You can’t deny her that.
She’ll be the one who clears the clouds that night, if not only for a moment. She’ll calm the lightning and quiet the thunder, and She'll even hold out a flowery red umbrella for you stand under the rain. She’ll go slow, telling you what your body is or isn’t telling her, something that most dance partners won’t do. She’ll let you walk her around in circles around the floor, not feeling any shame from the onlookers; who cares if you’re just leading her in a simple walk? She’s the only one who’ll talk to you instead of smile the mistakes away.

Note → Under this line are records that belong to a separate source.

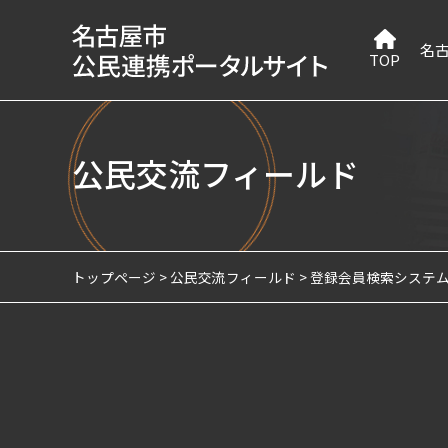
名
TOP
公民交流フィールド
トップページ
公民交流フィールド
登録会員検索システ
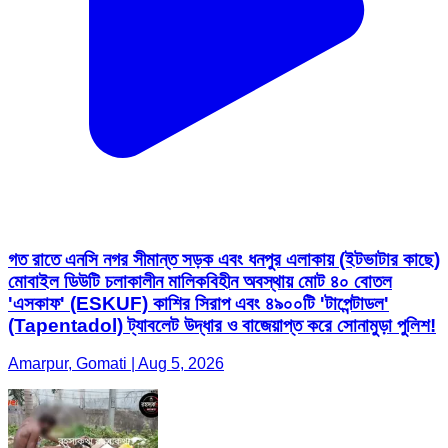
গত রাতে এনসি নগর সীমান্ত সড়ক এবং ধনপুর এলাকায় (ইটভাটার কাছে)
মোবাইল ডিউটি ​​চলাকালীন মালিকবিহীন অবস্থায় মোট ৪০ বোতল
'এসকাফ' (ESKUF) কাশির সিরাপ এবং ৪৯০০টি 'টাপেন্টাডল'
(Tapentadol) ট্যাবলেট উদ্ধার ও বাজেয়াপ্ত করে সোনামুড়া পুলিশ!
Amarpur, Gomati | Aug 5, 2026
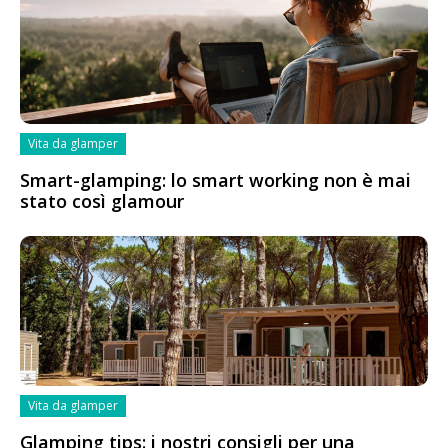
Vita da glamper
Smart-glamping: lo smart working non è mai
stato così glamour
Vita da glamper
Glamping tips: i nostri consigli per una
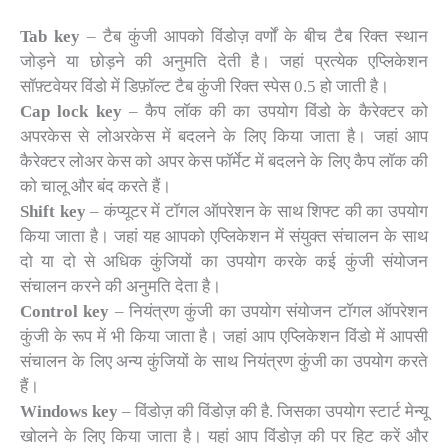
Tab key
– टैब कुंजी आपको विंडोज़ वर्णों के बीच टैब रिक्त स्थान
जोड़ने या छोड़ने की अनुमति देती है। जहां प्रत्येक एप्लिकेशन
सॉफ़्टवेयर विंडो में डिफ़ॉल्ट टैब कुंजी रिक्त स्पेस 0.5 हो जाती है।
Cap lock key
– कैप लॉक की का उपयोग विंडो के कैरेक्टर को
अपरकेस से लोअरकेस में बदलने के लिए किया जाता है। जहां आप
कैरेक्टर लोअर केस को अपर केस फॉर्मेट में बदलने के लिए कैप लॉक की
को चालू और बंद करते हैं।
Shift key
– कंप्यूटर में टॉगल ऑपरेशन के साथ शिफ्ट की का उपयोग
किया जाता है। जहां यह आपको एप्लिकेशन में संयुक्त संचालन के साथ
दो या दो से अधिक कुंजियों का उपयोग करके कई कुंजी संयोजन
संचालन करने की अनुमति देता है।
Control key
– नियंत्रण कुंजी का उपयोग संयोजन टॉगल ऑपरेशन
कुंजी के रूप में भी किया जाता है। जहां आप एप्लिकेशन विंडो में आपसी
संचालन के लिए अन्य कुंजियों के साथ नियंत्रण कुंजी का उपयोग करते
हैं।
Windows key
– विंडोज़ की विंडोज़ की है. जिसका उपयोग स्टार्ट मेन्यू
खोलने के लिए किया जाता है। यहां आप विंडोज़ की पर हिट करें और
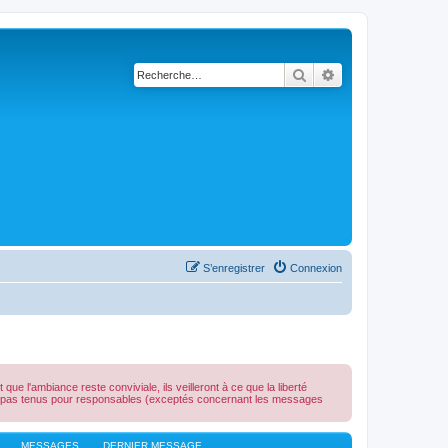
Rechercher
Recherche avancé
S’enregistrer
Connexion
e l'ambiance reste conviviale, ils veilleront à ce que la liberté
ont pas tenus pour responsables (exceptés concernant les messages
MESSAGES
DERNIER MESSAGE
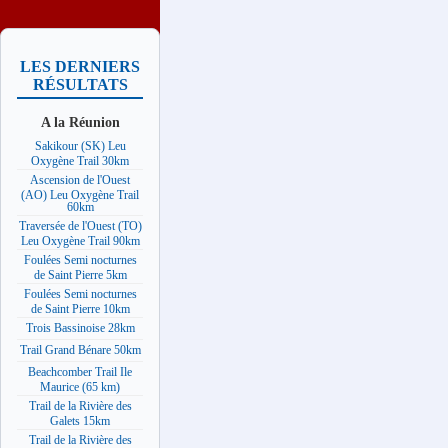
LES DERNIERS
RÉSULTATS
A la Réunion
Sakikour (SK) Leu
Oxygène Trail 30km
Ascension de l'Ouest
(AO) Leu Oxygène Trail
60km
Traversée de l'Ouest (TO)
Leu Oxygène Trail 90km
Foulées Semi nocturnes
de Saint Pierre 5km
Foulées Semi nocturnes
de Saint Pierre 10km
Trois Bassinoise 28km
Trail Grand Bénare 50km
Beachcomber Trail Ile
Maurice (65 km)
Trail de la Rivière des
Galets 15km
Trail de la Rivière des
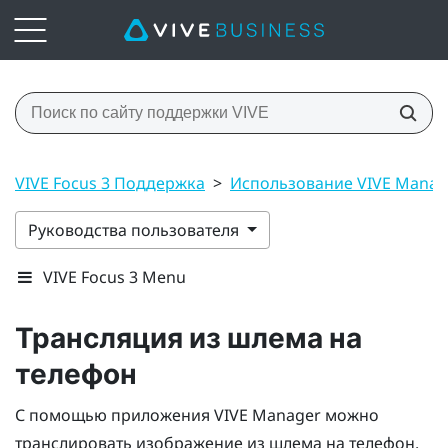
VIVE Focus 3 Поддержка
>
Использование VIVE Manag
Руководства пользователя
VIVE Focus 3 Menu
Трансляция из шлема на
телефон
С помощью приложения
VIVE Manager
можно
транслировать изображение из шлема на телефон.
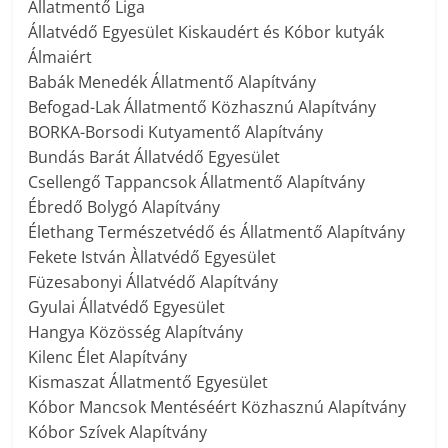
Állatmentő Liga
Állatvédő Egyesület Kiskaudért és Kóbor kutyák
Álmaiért
Babák Menedék Állatmentő Alapítvány
Befogad-Lak Állatmentő Közhasznú Alapítvány
BORKA-Borsodi Kutyamentő Alapítvány
Bundás Barát Állatvédő Egyesület
Csellengő Tappancsok Állatmentő Alapítvány
Ébredő Bolygó Alapítvány
Élethang Természetvédő és Állatmentő Alapítvány
Fekete István Àllatvédő Egyesület
Füzesabonyi Állatvédő Alapítvány
Gyulai Állatvédő Egyesület
Hangya Közösség Alapítvány
Kilenc Élet Alapítvány
Kismaszat Állatmentő Egyesület
Kóbor Mancsok Mentéséért Közhasznú Alapítvány
Kóbor Szívek Alapítvány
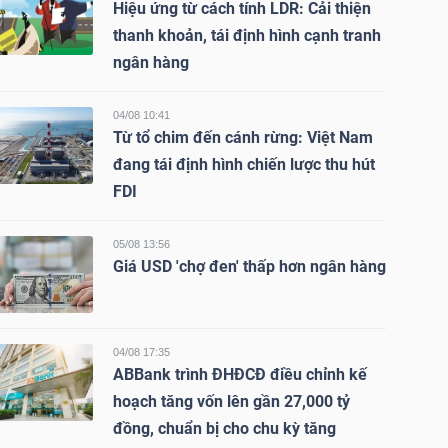
Hiệu ứng từ cách tính LDR: Cải thiện
thanh khoản, tái định hình cạnh tranh
ngân hàng
04/08 10:41
Từ tổ chim đến cánh rừng: Việt Nam
đang tái định hình chiến lược thu hút
FDI
05/08 13:56
Giá USD 'chợ đen' thấp hơn ngân hàng
04/08 17:35
ABBank trình ĐHĐCĐ điều chỉnh kế
hoạch tăng vốn lên gần 27,000 tỷ
đồng, chuẩn bị cho chu kỳ tăng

You’ll find yourself there until closing, 2 am Tuesday morning. You give her your email [because She'll be able to find you on Facebook, because cell phone time costs a shit ton here], and walk her outside, complimenting on how patient She is.
“That’s the only way I learned,” She'll say, “I just kept dancing with people who were patient enough to tell me what did and didn’t work. I have a friend I met at a club who just wanted to learn to tango, and we’d get together all the time to just play around. Nothing sexual, just tango. It’s great.”
Here’s the thing about more experienced people: the best ones will want to teach you, helping them get better.
You tell her that you need to find one of those, and She smiles. Worried about how late it is, you offer to walk her to at least the bus stop, but She won’t have any of it. She can manage on her own. Upon walking out of the milonga, you notice the rain has cleared up, mostly. You’ll smile at each other, kiss each other on the cheek [only once, because that’s how it works in Argentina], and go your separate ways.
There’ll be a moment when you look back, and realize that She's already around the corner. You’ll realize that you hope this ray of sunlight in the middle of the night will find you online, and maybe you’ll even go dancing again. For a moment, She cleared the storm to let you breathe.
On the walk home, the rain will suddenly start again. There’ll even be a crash of lightning, and an incredibly loud clap of thunder that actually makes you almost fall into the late-night flower shop’s bucket of roses. But you’re not in a hurry, not this time. You’ll let the rain fall, soak your shirt and your pants.
Getting wet won’t be so bad. Not when you've been warmed by the sun.